Cette ration permet, sur le papier, au moins 30 litres de lait alors que les vaches ne produisaient que 27 litres. Les éleveurs et leurs techniciens observaient des signes de sub-acidose : des boiteries, un poil terne d’aspect poussiéreux, une faible circulation au robot, des vaches restant longuement debout devant les logettes pour faciliter l’éructation.
Sur la zone, le taux d’amidon des ensilages de maïs atteint couramment 35% voire plus. Avec les concentrés distribués au robot, le taux d’amidon de la ration ingérée est calculé à 25%. Pour diminuer les risques d’acidose, les éleveurs ont cherché à introduire dans la ration plus de fibres en cultivant un fourrage supplémentaire. Deux cultures ont alors été essayées. Du RGI avant maïs ensilage : cette culture a été jugée trop risquée pour le rendement et la qualité du maïs qui suivait. Une prairie de moyenne durée avec un mélange RGA et de trèfle violet a également été semée mais les rendements se sont révélés trop variables entre les années.

Des coproduits remplacent une part du maïs

Les éleveurs se sont donc tournés vers les coproduits disponibles en abondance dans la région avec les différentes industries agroalimentaires. Ils stockent pour 7 à 8 mois, dans un silo, un mélange composé de pulpes de betteraves pour sa cellulose digestible, de drêches de brasserie pour ses sucres et l’azote, de maïs grain broyé et de soja sous formes de tourteaux, de coques et drêches. La composition exacte du mélange pour l’année 2015 est décrite dans le graphique 1. « Nous ne sommes pas figés sur les types de coproduits et leurs volumes utilisés. Cela dépend des stocks de fourrage et de leurs taux d’amidon ainsi que des opportunités financières sur le marché des coproduits » précise Pierre Collin. Cette année, le mélange concentre 1,08 UFL, 142 g de PDIN et 132 g de PDIE par kg MS pour un coût de 207€ par tonne MS en intégrant la prestation de mélange. Les achats des différents composants de ce mélange sont anticipés. Les produits secs (soja et coques de soja) dont le prix peut varier de façon importante sont réservés, à un prix fixé, sur le marché à terme 4 à 6 mois à l’avance. Pour les coproduits humides dont le prix varie moins selon les périodes de l’année, l’exploitant réserve des volumes sans prix ferme.
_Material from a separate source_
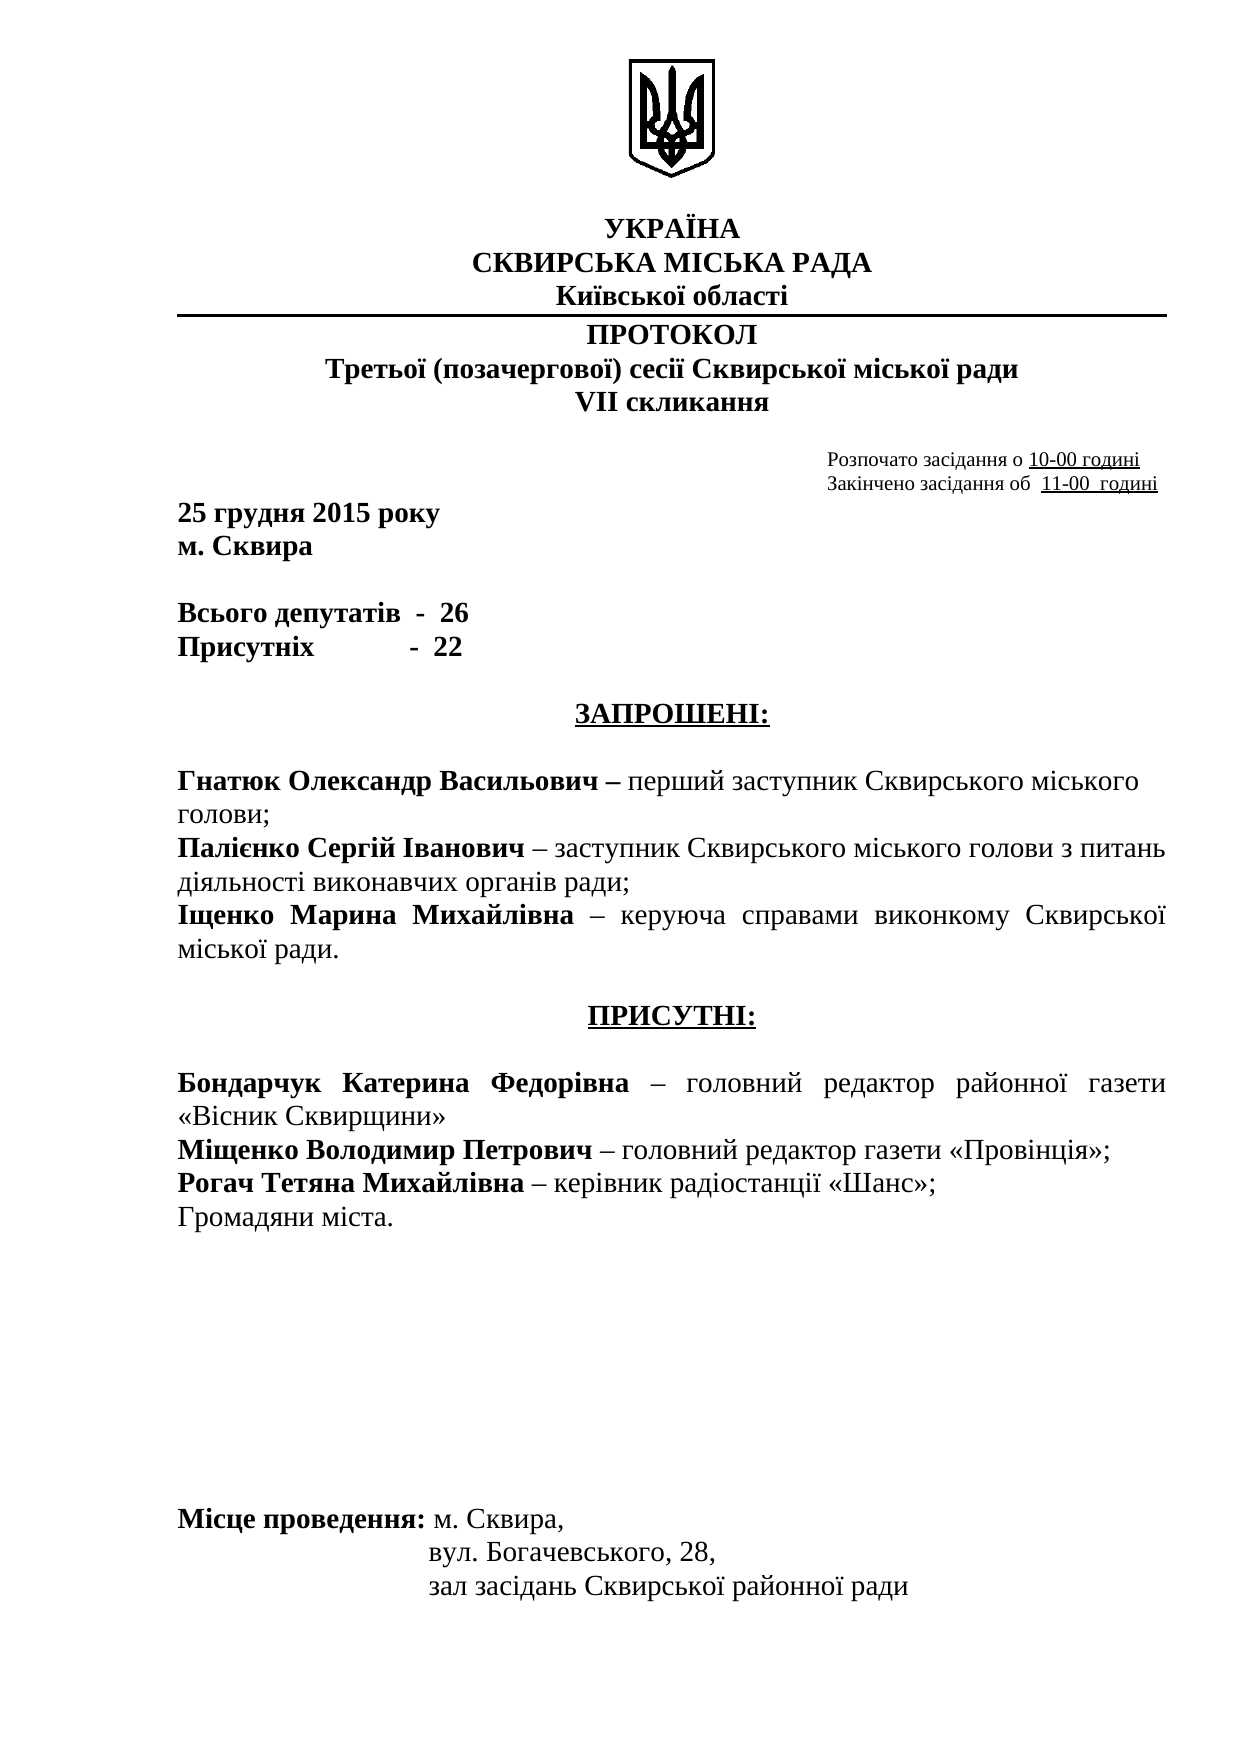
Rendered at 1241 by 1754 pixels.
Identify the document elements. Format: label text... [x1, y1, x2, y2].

Une ration performante et plus économe

Ce mélange est incorporé à hauteur de 3,8 kg MS dans la ration des vaches avec 7 kg MS de maïs ensilage, 3,3 kg MS d’ensilage de luzerne et 1,5 kg de foin. Elle est complémentée avec 1,4 kg MS de correcteur azoté et 2,6 kg MS de concentré de production en comptabilisant la quantité moyenne de concentrés distribués au robot. La productivité laitière mesurée est de 32,5 litres pour à peine 20 kg de MS ingérée. Avec plus de 1,6 litres de lait produit par kg MS ingérée et un coût alimentaire à 108€ pour 1000 litres, cette ration est efficace et économique. « Notre production atteint 9200L/ VL avec un TP de 33g/l et un TB de 39g/l, une moyenne de 250 000 cellules et moins de 2000 spores butyriques » analyse l’éleveur à propos de ses résultats laitiers. Pour les 180 vaches, la ration actuelle coûte 624€ par jour tandis que la ration précédente revenait à 691€ soit une économie annuelle de près de 25000€.

« Elle est moins chère, mieux valorisée par les animaux et plus sûre par rapport à l’acidose »

argumente l’éleveur. De plus, la surface fourragère a diminué de 110 ha à 94 ha ce qui a permis de libérer 16 ha pour les cultures de vente.